Thursday, 5 August 2010

Toy Story 3 and the Male Gaze

It may be because I saw this in New York City, where I almost always feel on some level ecstatic, but Toy Story 3 was for me nothing short of a revelation. I had heard from all and sundry that the film was exceptional. I had read how it had hoards of grown men leaving cinemas in floods of tears. I hadn't seen a film in a movie theater in three months. I was full of anticipation. But I could never have predicted what I was in for. On a superficial level, the film did everything right. It looked fabulous: the 3D was fun and elegant, never annoying or flashy. The plot twists were many and always surprising. Every character was so well drawn as to be uniquely him or herself, including the overtroped Barbie and Ken. As my six-year-old nephew summed it up: "That was funny, smart, and sad." But here's the thing: as I sat watching I couldn't help but think that this film was a very literal enactment of film theorist Laura Mulvey's famous-among-film-geeks phrase "the male gaze." Bear with me. The male gaze is for me as important an idea as Heisenberg's Uncertainty Principle, Einstein's Theory of Relativity, or Freud's Oedipus Complex (ok, I'm exaggerating, but just a little). In a nutshell, the "gaze" is a Lacanian term for a person's projection of identity onto exterior objects; the "Male Gaze" is Mulvey's idea that Lacan's statement "woman is a symptom of man" is reproduced in the cinema where the viewer is assumed to be male, femininity a male social construct, the female his object of desire, and therefore she constitutes his chronic sense of deprivation ("the male lack"), and simultaneously becomes the location of his positive identity.
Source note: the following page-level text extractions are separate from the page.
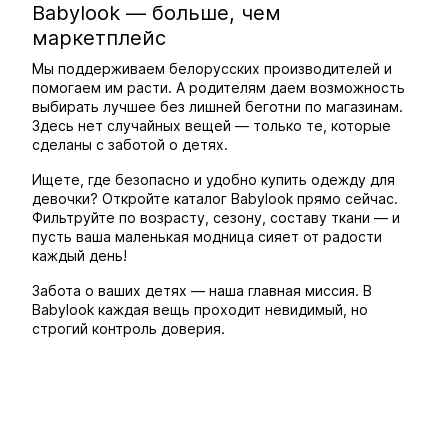
Babylook — больше, чем
маркетплейс
Мы поддерживаем белорусских производителей и
помогаем им расти. А родителям даем возможность
выбирать лучшее без лишней беготни по магазинам.
Здесь нет случайных вещей — только те, которые
сделаны с заботой о детях.
Ищете, где безопасно и удобно купить одежду для
девочки? Откройте каталог Babylook прямо сейчас.
Фильтруйте по возрасту, сезону, составу ткани — и
пусть ваша маленькая модница сияет от радости
каждый день!
Забота о ваших детях — наша главная миссия. В
Babylook каждая вещь проходит невидимый, но
строгий контроль доверия.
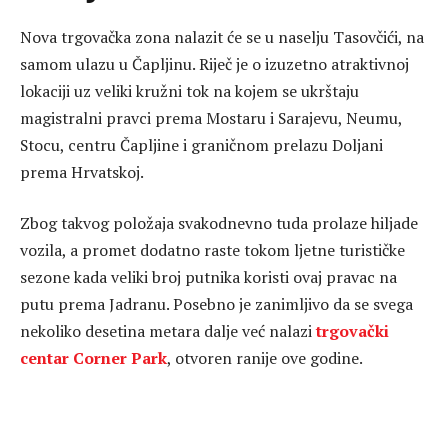
Nova trgovačka zona nalazit će se u naselju Tasovčići, na
samom ulazu u Čapljinu. Riječ je o izuzetno atraktivnoj
lokaciji uz veliki kružni tok na kojem se ukrštaju
magistralni pravci prema Mostaru i Sarajevu, Neumu,
Stocu, centru Čapljine i graničnom prelazu Doljani
prema Hrvatskoj.
Zbog takvog položaja svakodnevno tuda prolaze hiljade
vozila, a promet dodatno raste tokom ljetne turističke
sezone kada veliki broj putnika koristi ovaj pravac na
putu prema Jadranu. Posebno je zanimljivo da se svega
nekoliko desetina metara dalje već nalazi
trgovački
centar Corner Park
, otvoren ranije ove godine.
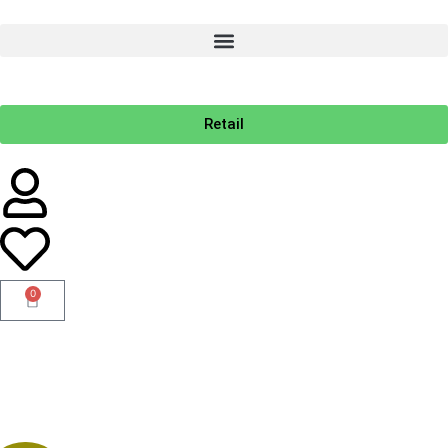
Retail
0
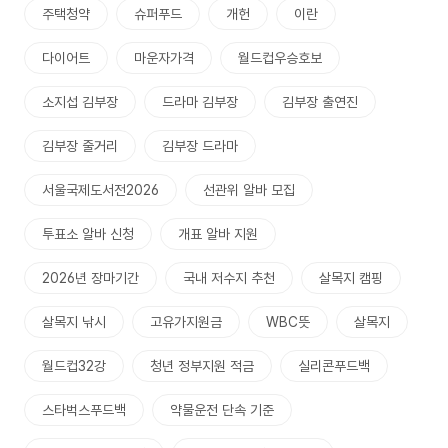
주택청약
슈퍼푸드
개헌
이란
다이어트
마운자가격
월드컵우승호보
소지섭 김부장
드라마 김부장
김부장 출연진
김부장 줄거리
김부장 드라마
서울국제도서전2026
선관위 알바 모집
투표소 알바 신청
개표 알바 지원
2026년 장마기간
국내 저수지 추천
살목지 캠핑
살목지 낚시
고유가지원금
WBC뜻
살목지
월드컵32강
청년 정부지원 적금
실리콘푸드백
스타벅스푸드백
약물운전 단속 기준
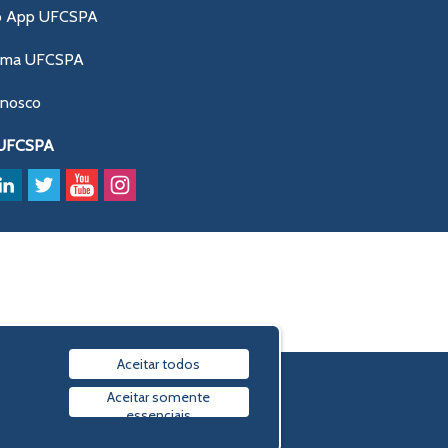
o App UFCSPA
ama UFCSPA
onosco
 UFCSPA
Aceitar todos
Política de privacidade
Aceitar somente
essenciais
© 2009-2026 UFCSPA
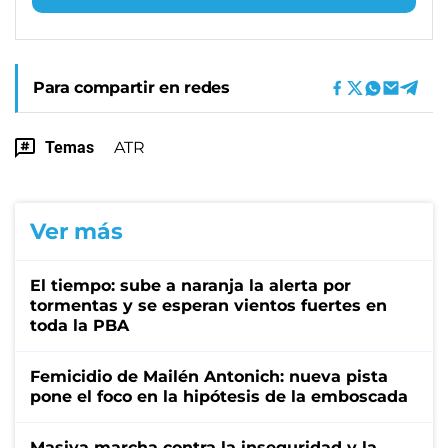
Para compartir en redes
Temas
ATR
Ver más
El tiempo: sube a naranja la alerta por
tormentas y se esperan vientos fuertes en
toda la PBA
Femicidio de Mailén Antonich: nueva pista
pone el foco en la hipótesis de la emboscada
Masiva marcha contra la inseguridad y la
Toy Story 3 is a primer for the "male gaze." The narrative presents that extraordinary engagement a boy has with his toys and how those toys all become aspects of himself. Superhero, cowboy, potato head, teddy bear, but also, and this is where the film becomes brave and brilliant, Mrs. Potato Head, the cowgirl, Barbie. The male gaze also projects its identity onto female objects, absorbing the feminine back into himself. The same goes for Ken: the quasi gay, metrosexual doll with a fashion fetish. The sequence in which Ken tries on all his different outfits for Barbie must be one of the funniest in film history. But the subtext is that all men have a part of themselves that wants to dress up and parade around. Toy Story 3 embraces all these "other" selves-a crazed baby doll, an embittered teddy bear, the cowgirl, Barbie, Ken, Mrs. Potato Head--and incorportates them into the uberself Andy. And each of the feminine representations here are in no way static symbols but rich in character. Why grown men are crying, in my view, is because they are mourning for all those lost selves that, as they grow up, become too taboo to include consciously as part of the self. His gaze is reduced to projecting only the "acceptable" male selves, and to projection onto only the limited female symbols of sex object or untouchable icon. I'd be crying too.
But I wasn't crying and neither was my neice. The screenwriters tried hard at the end to include us in the gaze by having Andy--on his way to college where his definition of self will no doubt become radically restricted--pass on his toys to a little girl. But no one was fooled. In fact, another nephew said that for him, this was the saddest part of the film: the toys would now be played with by a girl who wouldn't "do it right." I understood him completely. The female gaze, whatever that may be, will be very different from the male. To assume equality is a mistake and Andy's toys will know it.
Instead, it was entirely refreshing to me to see the male psyche portrayed on screen in such a varied and undefended manner. All of the toys, as projections of the male self, revealed aspects of masculinity that I reveled in. Despite theories that have emerged, since Lacan and Mulvey, arguing for the existence of a female gaze or a "Matrixial Gaze," it is my belief that we still have no concept of what the "female gaze" might look like. There are many women filmmakers, writers, artists, but the implied audience remains male--even if more women go to the movies, read books etc. Toy Story 3 takes a very big step towards owning and exploring the male gaze and all that signifies for both sexes, most intriguingly the sense of inclusion of female parts in the male self. It makes me think that the expression of the female gaze--the female projection of her identity onto exterior objects, including her construction of the male and masculinity--is perhaps not so far off and will be a further revelation to us all.